The Psychology of Parental Control: How Well-Meant Parenting Backfires

The Psychology of Parental Control: How Well-Meant Parenting Backfires

The Psychology of Parental Control: How Well-Meant Parenting Backfires

The Psychology of Parental Control: How Well-Meant Parenting Backfires


What is parental control? Is it positive or negative for children? What makes parents controlling with their children, even when they value supporting children's autonomy? Are there alternatives to control and how might we apply them in important domains of children's lives, such as school and sports? This book addresses these and other questions about the meaning and predictors of parental control, as well as its consequences for children's adjustment and well-being. While the topic of parental control is not new, there has been controversy about the concept, with some researchers and clinicians weighing in on the side of control and others against it. This book argues that part of the controversy stems from different uses of the term, with some investigators focusing more on parents being in control and others on controlling children. Using a definition of control as "pressure for children to think, feel, or behave in specific ways," the author explores research on parental control, arguing that there is more consensus than previously thought. Using this research base, the author provides evidence that parental control can be subtle and can lurk within many "positive" parenting approaches; parental control undermines the very behaviors we wish to inculcate in our children; providing autonomy support--the opposite of control--is a challenge, even when parents are committed to doing so.

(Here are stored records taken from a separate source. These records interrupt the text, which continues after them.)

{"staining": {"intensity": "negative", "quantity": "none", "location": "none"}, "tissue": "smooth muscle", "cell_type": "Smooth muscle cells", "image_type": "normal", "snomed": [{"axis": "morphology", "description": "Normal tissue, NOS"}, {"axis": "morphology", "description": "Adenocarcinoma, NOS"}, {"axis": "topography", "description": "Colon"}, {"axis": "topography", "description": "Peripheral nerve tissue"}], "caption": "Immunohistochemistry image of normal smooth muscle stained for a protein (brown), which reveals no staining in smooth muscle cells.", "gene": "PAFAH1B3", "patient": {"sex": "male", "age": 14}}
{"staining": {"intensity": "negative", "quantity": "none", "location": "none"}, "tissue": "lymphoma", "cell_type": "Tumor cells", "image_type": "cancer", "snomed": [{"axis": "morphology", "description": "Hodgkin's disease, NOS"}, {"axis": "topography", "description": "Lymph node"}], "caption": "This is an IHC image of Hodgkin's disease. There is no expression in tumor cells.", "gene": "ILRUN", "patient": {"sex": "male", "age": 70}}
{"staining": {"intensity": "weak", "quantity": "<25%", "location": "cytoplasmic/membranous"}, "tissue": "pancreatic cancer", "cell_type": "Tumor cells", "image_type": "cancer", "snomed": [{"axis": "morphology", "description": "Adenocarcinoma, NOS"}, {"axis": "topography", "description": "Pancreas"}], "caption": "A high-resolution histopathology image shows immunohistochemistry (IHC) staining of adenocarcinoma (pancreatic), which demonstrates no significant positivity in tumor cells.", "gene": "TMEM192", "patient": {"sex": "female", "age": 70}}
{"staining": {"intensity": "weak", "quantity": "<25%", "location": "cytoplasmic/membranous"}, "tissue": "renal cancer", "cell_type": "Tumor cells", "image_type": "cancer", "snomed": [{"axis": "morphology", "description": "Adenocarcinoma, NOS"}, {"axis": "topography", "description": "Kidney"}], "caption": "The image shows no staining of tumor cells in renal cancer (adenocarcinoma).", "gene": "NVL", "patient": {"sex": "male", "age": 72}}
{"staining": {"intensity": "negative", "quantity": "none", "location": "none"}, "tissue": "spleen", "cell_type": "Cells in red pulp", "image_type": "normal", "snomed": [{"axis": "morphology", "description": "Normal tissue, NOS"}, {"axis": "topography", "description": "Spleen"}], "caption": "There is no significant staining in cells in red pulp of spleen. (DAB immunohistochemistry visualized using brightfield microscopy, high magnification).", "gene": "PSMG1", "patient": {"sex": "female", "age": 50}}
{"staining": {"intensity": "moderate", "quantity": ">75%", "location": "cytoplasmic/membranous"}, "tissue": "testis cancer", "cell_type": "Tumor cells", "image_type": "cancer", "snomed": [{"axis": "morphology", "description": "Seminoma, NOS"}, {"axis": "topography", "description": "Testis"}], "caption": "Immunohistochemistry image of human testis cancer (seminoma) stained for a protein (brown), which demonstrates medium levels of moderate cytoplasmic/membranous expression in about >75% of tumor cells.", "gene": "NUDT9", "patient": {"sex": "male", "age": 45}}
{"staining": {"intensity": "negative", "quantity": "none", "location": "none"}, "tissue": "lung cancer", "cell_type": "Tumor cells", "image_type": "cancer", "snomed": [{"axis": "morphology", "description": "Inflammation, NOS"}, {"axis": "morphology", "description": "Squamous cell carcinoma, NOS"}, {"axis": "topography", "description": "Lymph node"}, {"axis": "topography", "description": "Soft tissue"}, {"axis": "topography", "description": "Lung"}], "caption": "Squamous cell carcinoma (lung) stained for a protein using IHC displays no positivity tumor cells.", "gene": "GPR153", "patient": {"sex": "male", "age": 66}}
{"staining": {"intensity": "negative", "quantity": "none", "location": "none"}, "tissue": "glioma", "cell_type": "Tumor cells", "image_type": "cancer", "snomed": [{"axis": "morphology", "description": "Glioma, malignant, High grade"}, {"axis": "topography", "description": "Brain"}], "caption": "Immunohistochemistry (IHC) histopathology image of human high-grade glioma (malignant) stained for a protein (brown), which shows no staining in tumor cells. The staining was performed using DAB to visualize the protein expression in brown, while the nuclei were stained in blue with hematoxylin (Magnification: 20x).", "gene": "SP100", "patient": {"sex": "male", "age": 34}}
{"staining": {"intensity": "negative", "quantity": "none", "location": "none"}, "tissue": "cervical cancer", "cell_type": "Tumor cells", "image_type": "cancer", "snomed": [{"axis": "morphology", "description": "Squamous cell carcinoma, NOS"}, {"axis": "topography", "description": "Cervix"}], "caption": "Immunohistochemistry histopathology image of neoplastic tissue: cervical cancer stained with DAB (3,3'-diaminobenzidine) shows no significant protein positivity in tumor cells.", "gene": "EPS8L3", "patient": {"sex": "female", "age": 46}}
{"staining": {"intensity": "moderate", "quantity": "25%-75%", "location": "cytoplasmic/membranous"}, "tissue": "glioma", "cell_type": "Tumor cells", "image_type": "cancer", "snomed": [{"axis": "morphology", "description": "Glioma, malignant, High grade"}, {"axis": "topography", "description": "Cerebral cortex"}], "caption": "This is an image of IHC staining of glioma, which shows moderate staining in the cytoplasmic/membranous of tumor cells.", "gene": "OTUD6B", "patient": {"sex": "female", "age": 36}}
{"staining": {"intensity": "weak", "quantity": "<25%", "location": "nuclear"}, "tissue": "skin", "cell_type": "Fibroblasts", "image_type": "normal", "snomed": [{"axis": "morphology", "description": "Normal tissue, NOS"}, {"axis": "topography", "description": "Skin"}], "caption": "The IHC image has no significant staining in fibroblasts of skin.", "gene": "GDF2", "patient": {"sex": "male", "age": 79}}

With controversy in the literature about parental control and attention in the media on the ways in which parents step over the control line (e.g., screaming on the soccer sidelines, pressuring children in academics), this book is especially timely. It provides an empathic view of how easily parents can become trapped in controlling styles by emphasizing performance and hooking their own self-esteem on children's performance. Examples of how this can happen in academic, sporting, and peer situations with their emphasis on competition and hierarchy are provided, as well as strategies for parenting in highly involved but autonomy supportive ways.

A highly readable yet research-based treatment of the topic of parental control, this book:

• explores the controversial topic of parental control; addresses controversy about the positive and negative effects of parental control; and disentangles various parenting concepts, such as involvement, structure, and control;

• illustrates how control can be overt, such as in the use of corporal punishment or covert, as in the use of controlling praise;

• provides evidence that control may produce compliance in children preventing them from initiating and taking responsibility for their own behavior;

• explores why parents are controlling with their children, including environmental and economic stresses and strains, characteristics of children that "pull" for control, and factors in parents' own psychologies that lead them to be "hooked" on children's performance; and

• provides examples of control in the areas of academics and sports--the hierarchical and competitive nature of these domains is seen as contributing to parents' tendencies to become controlling in these areas.


When Courtney brought her home report card with three Cs—two more than in the previous grading period-her parents were upset. Feeling they had to act quickly to be sure Courtney did better the next time, they came up with a "positive approach. " Signing the report card the following morning, her mother made an announcement: "For every A you bring home next grading period, I'll give you $10," she told Courtney. "For every B, $5."

Lily's parents were shocked and dismayed when her report card turned up with all those Cs. They told her how disappointed they were. "We were very displeased last grading period. You let us down again." For the next few days, the atmosphere in Lily's house was noticeably chilly. Her parents spoke only to answer questions. Their plan was to get to Lily. By behaving this way, they were trying to convey just how distressed they were.

What do these approaches have in common? In each scenario the parents are concerned and involved. They are taking action in order to change the situation. But which of these responses is controlling? The first one, a positive approach that uses rewards, or the second one, which employs a negative approach, using criticism in order to evoke guilt? According to many people, the latter example would clearly fall into the "controlling" category, for there is some, although not complete, consensus that critical, hostile behavior with the threat of withdrawal of love is controlling (e.g., B. K. Barber, 1996).

Consider, however, Courtney's parents' solution to the dilemma of the lackluster report card. They decided to use positive reinforcement. Praise, rewards, and positive reinforcement are often considered conducive to children's development.